▸ DESCRIPTION OF THE TASK
Any pictures in the records below should be skipped; write out everything else exactly.

[Start of Attachment]

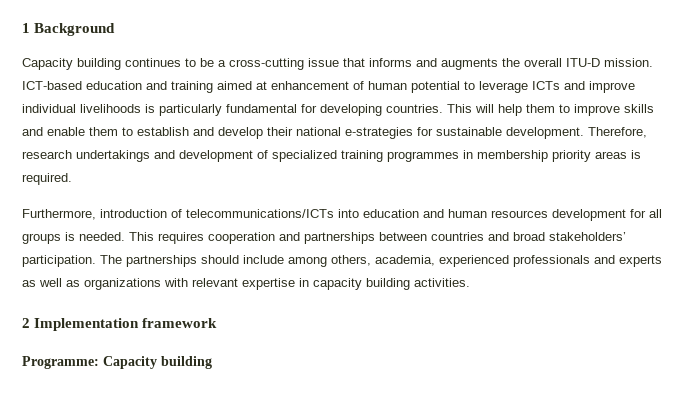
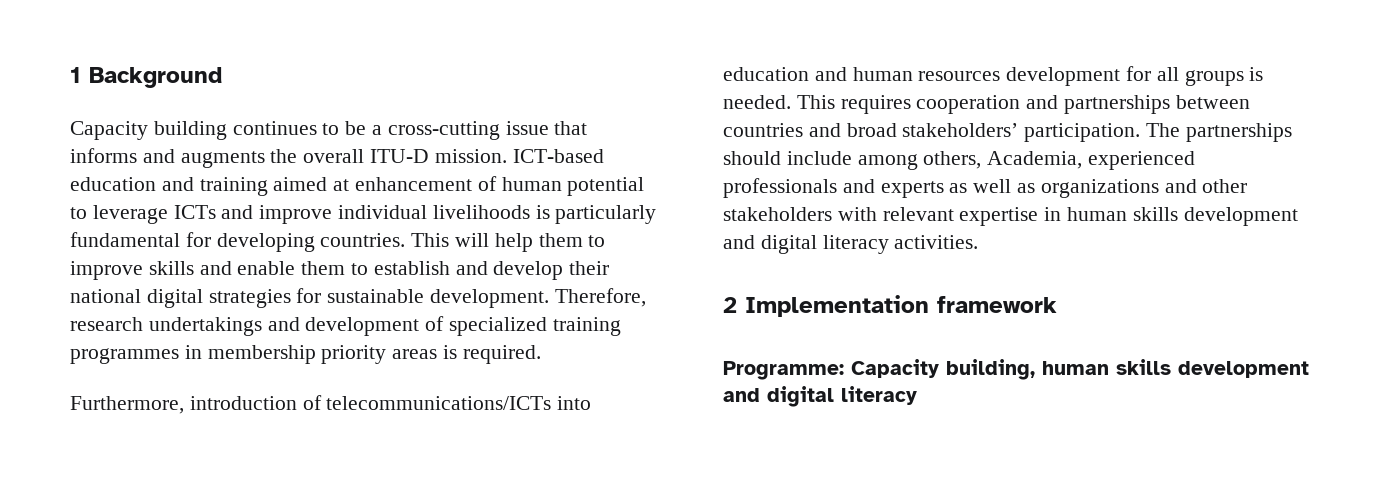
[345,127,413,139] e-strategies -> [146,289,291,308] digital strategies
[375,255,435,266] academia, -> [987,151,1083,169] Academia,
(161, 284) none -> [1164,179,1248,193] [723,207,832,221] and other stakeholders
[313,278,410,290] capacity building -> [1067,207,1298,226] [723,235,889,254] human skills development and digital literacy
[161,356,212,369] building -> [946,359,1309,380] [723,386,917,407] building, human skills development and digital literacy

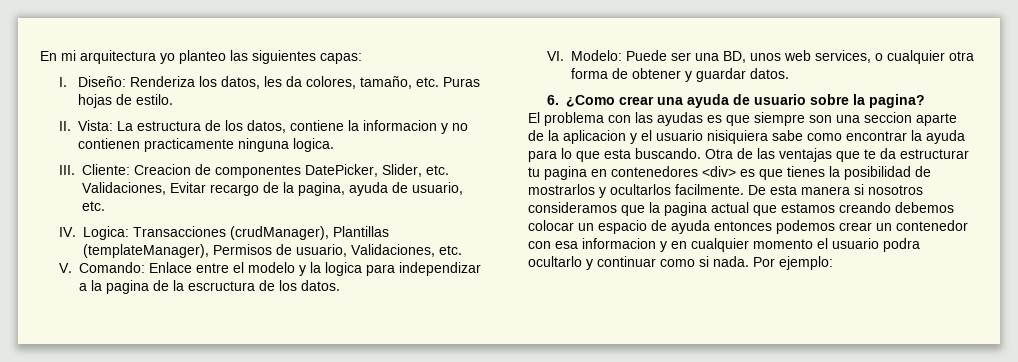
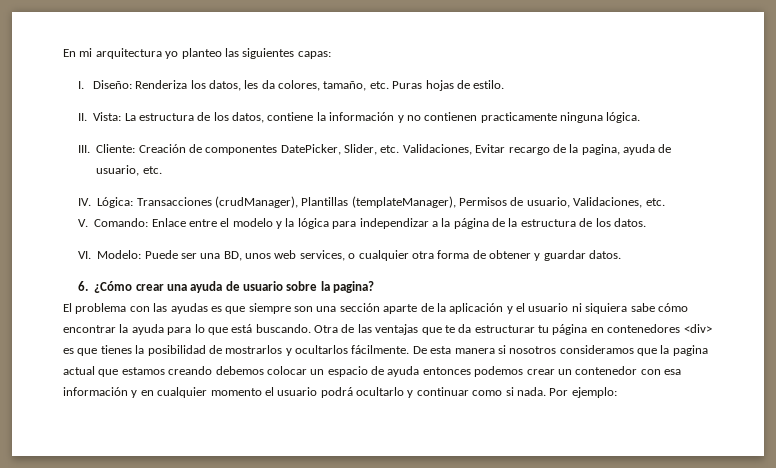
[363,120,438,131] informacion -> [329,112,395,121] información
[293,138,335,152] logica. -> [606,112,641,123] lógica.
[134,164,192,175] Creacion -> [138,144,186,153] Creación
[83,226,130,240] Logica: -> [97,197,134,208] Lógica:
[325,262,363,276] logica -> [297,218,329,229] lógica
[106,280,256,294] pagina de la escructura -> [453,218,576,229] página de la estructura
[566,95,616,107] ¿Como -> [94,281,133,293] ¿Cómo
[864,112,912,123] seccion -> [339,303,380,312] sección
[563,130,626,144] aplicacion -> [449,303,504,314] aplicación
[707,130,842,144] nisiquiera sabe como -> [571,303,688,314] ni siquiera sabe cómo
[604,149,631,159] esta -> [231,324,253,333] está
[544,166,587,180] pagina -> [552,324,588,335] página
[675,184,744,195] facilmente. -> [351,345,410,354] fácilmente.
[582,238,656,249] informacion -> [63,387,128,396] información
[883,238,920,252] podra -> [320,387,353,398] podrá

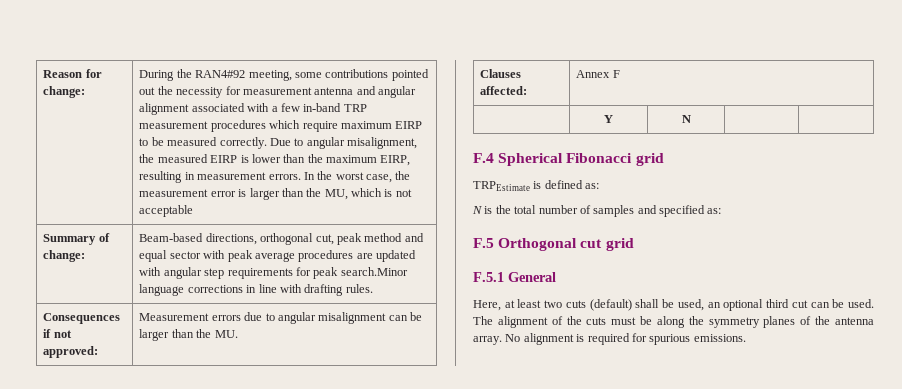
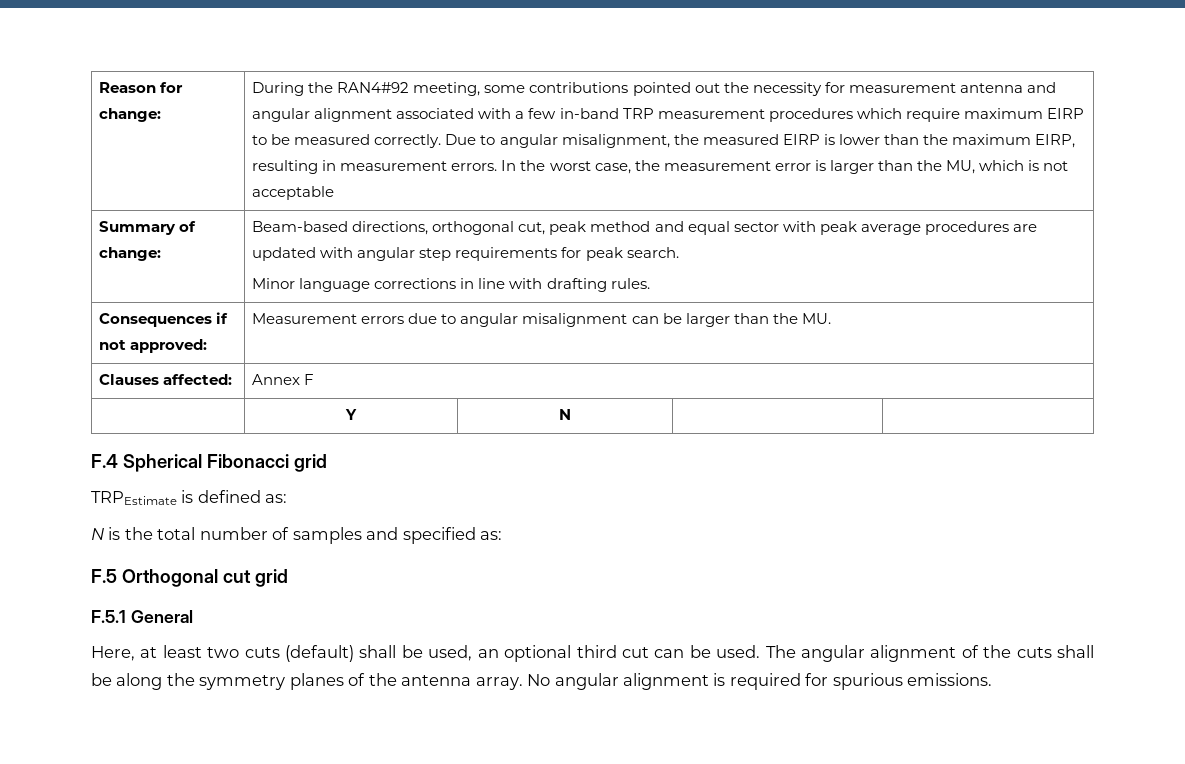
[340,267,408,276] search.Minor -> [626,247,679,258] [252,278,296,289] search. // Minor
(493, 320) none -> [800,645,865,662] angular
[611,317,637,325] must -> [1056,645,1094,658] shall
(521, 338) none -> [554,673,619,690] angular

[End of Attachment]

▸ EXPECTED ANSWER
[345,127,413,139] e-strategies -> [146,289,291,308] digital strategies
[375,255,435,266] academia, -> [987,151,1083,169] Academia,
(161, 284) none -> [1164,179,1248,193] [723,207,832,221] and other stakeholders
[313,278,410,290] capacity building -> [1067,207,1298,226] [723,235,889,254] human skills development and digital literacy
[161,356,212,369] building -> [946,359,1309,380] [723,386,917,407] building, human skills development and digital literacy

[363,120,438,131] informacion -> [329,112,395,121] información
[293,138,335,152] logica. -> [606,112,641,123] lógica.
[134,164,192,175] Creacion -> [138,144,186,153] Creación
[83,226,130,240] Logica: -> [97,197,134,208] Lógica:
[325,262,363,276] logica -> [297,218,329,229] lógica
[106,280,256,294] pagina de la escructura -> [453,218,576,229] página de la estructura
[566,95,616,107] ¿Como -> [94,281,133,293] ¿Cómo
[864,112,912,123] seccion -> [339,303,380,312] sección
[563,130,626,144] aplicacion -> [449,303,504,314] aplicación
[707,130,842,144] nisiquiera sabe como -> [571,303,688,314] ni siquiera sabe cómo
[604,149,631,159] esta -> [231,324,253,333] está
[544,166,587,180] pagina -> [552,324,588,335] página
[675,184,744,195] facilmente. -> [351,345,410,354] fácilmente.
[582,238,656,249] informacion -> [63,387,128,396] información
[883,238,920,252] podra -> [320,387,353,398] podrá

[340,267,408,276] search.Minor -> [626,247,679,258] [252,278,296,289] search. // Minor
(493, 320) none -> [800,645,865,662] angular
[611,317,637,325] must -> [1056,645,1094,658] shall
(521, 338) none -> [554,673,619,690] angular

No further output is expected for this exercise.